Özetle gelecekte zaferler kaba gücü ya da sayısal üstünlüğü olanların değil, yüksek durumsal farkındalığa ve anlık karşılık verme yeteneğine sahip iyi organize olmuş kuvvetlerin olacaktır. O zaman böyle bir düzen içinde ve gerçek bir savaşta it dalaşı ne kadar mümkündür, mümkünse genele yüzde kaç etki eder?

Eğer durum yukarıda yazanların tam tersi olursa ABD mahvoldu demektir. Çünkü, tüm hava gücünü manevra kabiliyeti muadillerine göre berbat, tombul bir uçağa bağlayacak. Evet o uçağın radar izi çok düşük ama o durum bugün değilse yarın aşılır. Aşılmayacak şey ise üzerindeki pasif sensör teknolojisi, ağ temelli (ilerde daha da ileri bir versiyon olan ve “ortak işbirliği yeteneği ” anlamına gelen “cooperative engagement capability” sistemi) çalışma kabiliyeti ve tabi birde yapay zekası.

Demek ki dünyanın en büyük askeri gücüne göre, manevra kabiliyeti artık ikinci hatta üçüncü, dördüncü sırada geliyor. F-35 iyi bir manevra kabiliyetine sahip değil belki ama balistik füzeleri bile tespit edip, yerdeki füze savunma bataryalarına bilgi aktarabiliyor. Ya da içinde bulunduğu ağ sayesinde, düşmanını binlerce km öteden görebiliyor vs vs.

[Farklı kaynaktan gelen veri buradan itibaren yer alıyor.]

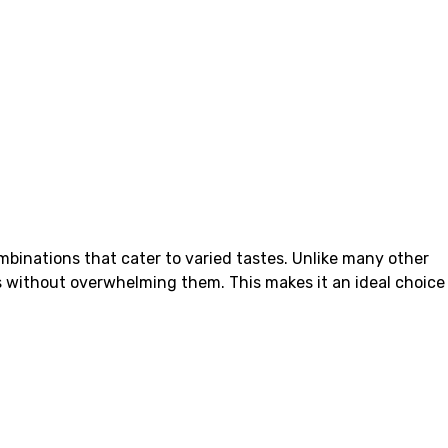
mbinations that cater to varied tastes. Unlike many other
ors without overwhelming them. This makes it an ideal choice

Yukarıda ki bilgilere istinaden asıl konuya yani bizim duruma gelecek olursak ; MMU’ya kadar, hava-hava füzesi taşıyan üç platform daha üreteceğiz. Bunlar, HÜRJET, Akıncı ve MİUS.

Sensör teknolojileri ve ağ merkezli harp

Klasik anlayışa göre bu sistemlerin hiç biri hava muharebesinde bir savaş uçağının yerini dolduramaz. Ve hava da hiçbir savaş uçağı ile baş edemez. Uzak, yani görüş ötesi muharebe de aviyonikleri ve sensörleri, görüş içi muharebe de ise manevra kabiliyetleri yetersiz gelir. Evet, klasik anlayış yani eskiden beri süregelen konsept bunu söyler. Çünkü o sistem de her platform bir nevi özerktir ve tüm kabiliyeti kendi üzerinde taşıdıkları ile sınırlıdır. Ama yukarıda bahsettiğimiz geleceğin sistemine göre ise bu sistemler de savaş uçaklarıyla ortak çalıştığında, it dalaşı hariç, tüm görevleri yapabilir. Ki yukarıda da belirttiğim üzere bu sistemde manevra kabiliyetinin çok fazla bir önemi yoktur. (Bkz; AERODİNAMİK UZMANI İLE SAVUNMA SANAYİİ VE HAVACILIK ÜZERİNE SÖYLEŞİ)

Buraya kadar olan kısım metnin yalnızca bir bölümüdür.